By investigating 188 PICH patients and 200 age- and sex-matched healthy controls, no association was detected between ACT polymorphism and PICH development. In the present case-control study, the power was greater than 0.80 to detect positive association with disease allele frequency of 0.55 under a dominant model, assuming the odds ratio of 2.80 reported in the study of Obach et al. [15].

Our results were in agreement with studies in Greek [17], Polish [20], and Indian [18] populations. Obach et al. [15] first reported the association between ACT T/T genotype and hemorrhagic stroke in a Spanish population (OR 2.80, 95%CI 1.19–6.58). However, when stratified based on hypertension, a positive association was only detected in normotensive ICH (OR 3.10, 95%CI 1.10–8.68) but not in hypertensive ICH (OR 2.20, 95%CI 0.88–5.47). Neither normotensive nor hypertensive ICH was found to be associated with ACT polymorphism in our study. Ethnic and environmental differences might partially account for this difference. The frequency of T/T genotype in the control group in our study was 31%, higher than that in Obach et al. (15%). On the other hand, the normotensive ICH group only included 33 patients in the study by Obach et al. Therefore, it might also be possible that the association was due to chance. Interestingly, Fu et al. reported a significant association of ACT variant carrier (A/T+T/T) with risk of hypertensive ICH but not normotensive ICH [16]. When focusing on lobar ICH and deep ICH separately, we did not observe significant findings, which is consistent with previous studies [17,20].

It has been suggested that proteolytic enzymes may play a role in the pathogenesis of ICH [26]. As a serine proteinase inhibitor, ACT could regulate the activity of serine proteinases, including neutrophil cathepsin G, which could result in the degradation of vascular matrix proteins and coagulation factors [27]. Therefore, it was hypothesized that ACT polymorphism might be associated with the development of ICH. However, results addressing this issue were conflicting; our study detected a negative association. We then performed a meta-analysis to combine our findings with all available data from eligible published studies concerning the role of ACT polymorphism in the development of PICH. Pooled ORs did not support the hypothesis in overall comparison or stratified analysis based on hypertension. Therefore, we supposed that ACT signal peptide A/T polymorphism might have a significant but slight effect on PICH or even play no role in the pathogenesis of PICH. Further well-designed studies with larger sample sizes in different population are warranted to validate our findings. We could not exclude the existence of linkage disequilibrium of this polymorphism with another functional mutation(s) of the ACT gene [20].
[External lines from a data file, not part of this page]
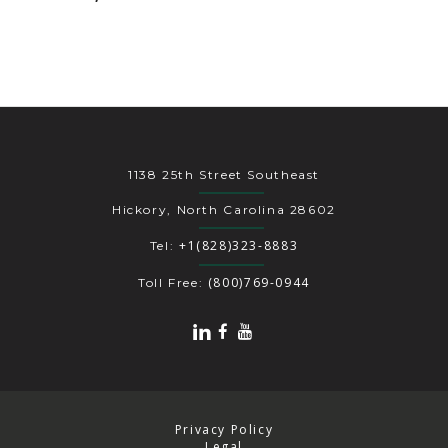
1138 25th Street Southeast
Hickory, North Carolina 28602
+1(828)323-8883
Tel:
(800)769-0944
Toll Free:
Privacy Policy
Legal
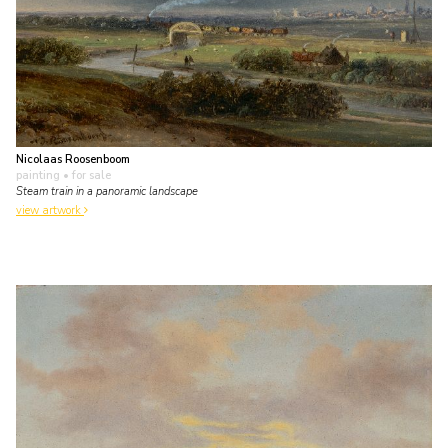
Nicolaas Roosenboom
painting
• for sale
Steam train in a panoramic landscape
view artwork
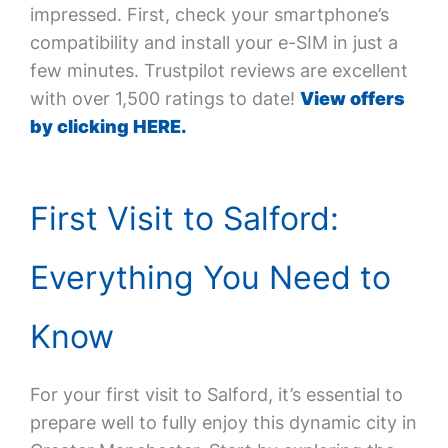
impressed. First, check your smartphone’s
compatibility and install your e-SIM in just a
few minutes. Trustpilot reviews are excellent
with over 1,500 ratings to date!
View offers
by clicking HERE.
First Visit to Salford:
Everything You Need to
Know
For your first visit to Salford, it’s essential to
prepare well to fully enjoy this dynamic city in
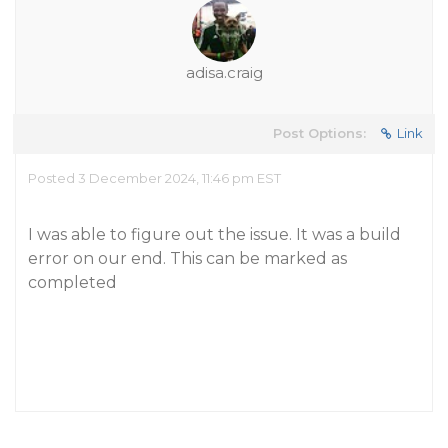
adisa.craig
Post Options:
Link
Posted 3 December 2024, 11:46 pm EST
I was able to figure out the issue. It was a build
error on our end. This can be marked as
completed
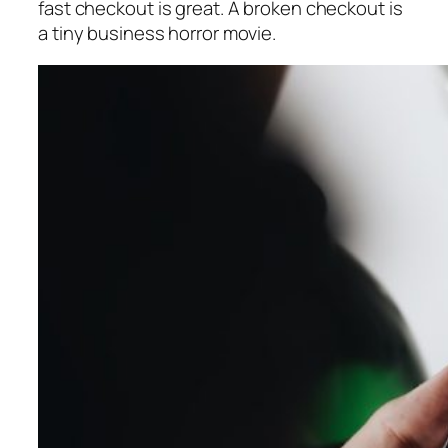
fast checkout is great. A broken checkout is
a tiny business horror movie.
Several limitations in our study should be addressed. Firstly, the level of statistical significance was not Bonferroni-corrected. However, the association would remain negative after being Bonferroni corrected since no positive association was observed. Secondly, since patients admitted in our hospital and enrolled in this study would be those who survived the onset of ICH, survival bias might exist. Furthermore, as the largest teaching hospital in southwest China, patients with more serious conditions tend to be admitted in our hospital, which might also lead to the introduction of selection bias. Thirdly, since detailed information on the identified risk factor for PICH was not supplied by studies included in our meta-analysis, only crude odds ratios were pooled for the association between ACT polymorphism and PICH risk.

Conclusions

Our case-control study in a Chinese population did not detect a significant association between ACT signal peptide A/T polymorphism and PICH. Moreover, our meta-analysis of relevant studies failed to provide evidence for the association.